=== What you should do ===
Print every one of the rows below verbatim, keeping each line intact and in its original order.

=== Information provided ===
↓↓↓

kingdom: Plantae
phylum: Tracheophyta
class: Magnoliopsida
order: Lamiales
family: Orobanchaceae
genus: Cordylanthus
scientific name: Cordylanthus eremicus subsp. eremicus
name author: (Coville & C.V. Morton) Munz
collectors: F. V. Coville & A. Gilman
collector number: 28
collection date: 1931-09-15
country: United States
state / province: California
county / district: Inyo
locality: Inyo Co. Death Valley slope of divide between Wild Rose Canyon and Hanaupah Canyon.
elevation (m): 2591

↑↑↑

=== Complete answer ===
kingdom: Plantae
phylum: Tracheophyta
class: Magnoliopsida
order: Lamiales
family: Orobanchaceae
genus: Cordylanthus
scientific name: Cordylanthus eremicus subsp. eremicus
name author: (Coville & C.V. Morton) Munz
collectors: F. V. Coville & A. Gilman
collector number: 28
collection date: 1931-09-15
country: United States
state / province: California
county / district: Inyo
locality: Inyo Co. Death Valley slope of divide between Wild Rose Canyon and Hanaupah Canyon.
elevation (m): 2591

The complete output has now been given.